Back in the early 1900s, when people talk about enjoyment, excesses of life (for guys, ..yes sexual bias) ... it was "wine, women and song". Funny though, they'd probably be drinking not so fine wines then but everything's relative. Women are women la. Song is more live cabaret singers as vinyl and radio weren't so prevalent then. That was the mantra for a hedonistic, indulgent behaviour.
The pleasure-seeking mantra wasn't an English invention. Similar tripartite mottoes have existed for a long time in many languages, for example:
Bengali/Hindi/Sanskrit – "Sur, Sura, Sundari" (music, wine and woman)

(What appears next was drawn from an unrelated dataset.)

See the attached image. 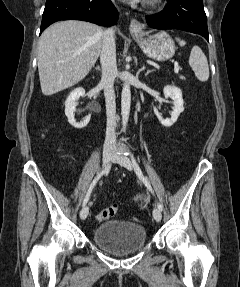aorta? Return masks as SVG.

Bulgarian – "Пиене, ядене и някоя сгодна женица" (drink, food and a good woman)
Czech – "Víno, ženy a zpěv" (wine, women and singing)
Danish – "Vin, kvinder og sang" (wine, women and song)

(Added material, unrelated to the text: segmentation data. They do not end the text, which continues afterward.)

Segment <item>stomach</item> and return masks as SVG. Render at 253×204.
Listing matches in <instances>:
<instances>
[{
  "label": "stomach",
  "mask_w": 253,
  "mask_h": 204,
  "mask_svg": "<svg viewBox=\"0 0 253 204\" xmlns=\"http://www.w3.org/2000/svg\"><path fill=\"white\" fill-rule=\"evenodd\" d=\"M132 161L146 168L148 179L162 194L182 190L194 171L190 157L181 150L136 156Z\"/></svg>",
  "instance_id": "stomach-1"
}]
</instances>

Finnish – "Viini, laulu ja naiset" (wine, song, and women)
German – "Wein, Weib und Gesang" (wine, woman and singing)
Italian – "Bacco, tabacco e Venere" (Bacchus, tobacco and Venus)
Persian – "Kabab, Sharab va Shabab" (meat, wine and youth)
Norwegian – "Piker, vin og sang" (women, wine and song)
Polish – "Wino, kobiety i śpiew" (wine, women and song)
Swedish – "Vin, kvinnor och sång" (wine, women and song)
Spain – "Naipes, Mujeres y Vino, Mal Camino" (cards, women and wine, bad ways)
Portuguese – "Putas e vinho verde" (whores and green wine)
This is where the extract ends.